Spinal cord injury (SCI) causes long-lasting damage in the spinal cord that leads to paraparesis, paraplegia, quadriplegia and other lifetime disabilities. The emergence of antibody treatment has paved a new pathway for the management of SCI. In this current review, Professor Weijiang Zhao and Doctor Danyang Tang summarize the experimentally therapeutic application of antibodies in SCI.
Spinal cord injury (SCI) causes long-lasting damage in the spinal cord that leads to paraparesis, paraplegia, quadriplegia and other lifetime disabilities. The underlying mechanisms responsible for the failure of axonal regeneration after SCI remain only partially understood. Although a spectrum of medical treatments has been made available for this disease, the therapeutic effects remain disappointing. The emergence of antibody treatment has paved a new pathway for the management of SCI. In this current review, the authors summarize the application of antibodies in SCI in studies of myelin repair, neuroprotection, axon outgrowth, and anti-immune reaction.

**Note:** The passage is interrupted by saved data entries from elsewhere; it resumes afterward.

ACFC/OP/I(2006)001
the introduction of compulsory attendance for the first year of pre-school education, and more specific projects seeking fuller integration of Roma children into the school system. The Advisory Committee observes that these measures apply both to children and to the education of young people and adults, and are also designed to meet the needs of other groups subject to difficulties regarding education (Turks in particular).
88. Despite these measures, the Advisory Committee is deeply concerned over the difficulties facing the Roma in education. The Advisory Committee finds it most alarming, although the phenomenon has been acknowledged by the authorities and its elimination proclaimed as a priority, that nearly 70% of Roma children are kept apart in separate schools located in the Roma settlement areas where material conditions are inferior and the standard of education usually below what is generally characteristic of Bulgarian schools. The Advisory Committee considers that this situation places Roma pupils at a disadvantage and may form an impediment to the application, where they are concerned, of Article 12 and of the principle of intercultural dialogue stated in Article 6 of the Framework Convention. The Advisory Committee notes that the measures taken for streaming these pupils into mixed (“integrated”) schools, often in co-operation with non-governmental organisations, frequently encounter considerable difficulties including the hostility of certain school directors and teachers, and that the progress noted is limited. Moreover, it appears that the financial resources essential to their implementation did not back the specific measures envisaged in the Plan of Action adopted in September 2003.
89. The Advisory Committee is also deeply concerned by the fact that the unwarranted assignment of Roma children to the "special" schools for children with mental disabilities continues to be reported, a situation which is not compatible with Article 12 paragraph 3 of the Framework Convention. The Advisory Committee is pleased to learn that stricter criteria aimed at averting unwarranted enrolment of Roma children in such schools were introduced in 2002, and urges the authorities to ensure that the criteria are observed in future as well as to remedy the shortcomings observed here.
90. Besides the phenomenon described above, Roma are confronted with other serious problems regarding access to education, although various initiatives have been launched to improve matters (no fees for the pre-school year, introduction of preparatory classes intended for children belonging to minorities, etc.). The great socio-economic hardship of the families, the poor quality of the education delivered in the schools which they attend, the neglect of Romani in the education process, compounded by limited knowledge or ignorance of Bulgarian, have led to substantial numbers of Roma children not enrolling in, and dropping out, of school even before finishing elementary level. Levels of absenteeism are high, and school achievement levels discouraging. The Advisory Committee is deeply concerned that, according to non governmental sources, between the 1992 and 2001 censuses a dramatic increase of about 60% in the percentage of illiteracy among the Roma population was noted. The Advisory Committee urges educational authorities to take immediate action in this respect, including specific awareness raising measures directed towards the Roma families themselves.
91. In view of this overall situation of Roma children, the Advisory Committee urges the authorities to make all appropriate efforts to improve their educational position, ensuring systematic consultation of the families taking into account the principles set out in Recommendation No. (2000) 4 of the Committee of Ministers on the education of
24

For myelin repair, the therapeutic functions and underlying mechanisms for antibodies targeting inhibitory molecules such as Nogo-A, myelin-associated glycoprotein (MAG), Nogo-66 receptor (NgR), leucine rich repeat and Ig domain containing Nogo receptor interacting protein-1 (LINGO-1), Rho-associated protein kinase (Rock) pathway, repulsive guidance molecule (RGMa), as well as tenascin-R (Tn-R) are mainly reviewed. In addition, antibodies targeting glial scar formation-related molecules, including NG2 and transforming growth factor (TGF) are described. Antibodies against CD11d, tumor necrosis factor (TNF)-α, cytokine interleukin-6 (IL-6), nitric oxide (NO), integrin α4β1 and αDβ2, lysophosphatidic acid (LPA) and interleukin-4 (IL-4) are also reviewed as neuroprotective reagents. The authors also describe cell adhesion molecule L1 (L1CAM) antibody to promote neurite outgrowth. For anti-immune reaction treatment, the authors describe several antibodies that can inhibit the functions of either T cells or B cells during the progression of SCI. In the meantime, the combinatorial treatment of the antibody with other reagents or stem cell transplant, as well as antibodies against molecules contributing to SCI-related neuropathic pain is also reviewed.
Despite the significant limitations of antibody treatment, the authors are still confident about the future application of antibodies as a promising therapeutic means to counteract the damage caused by SCI.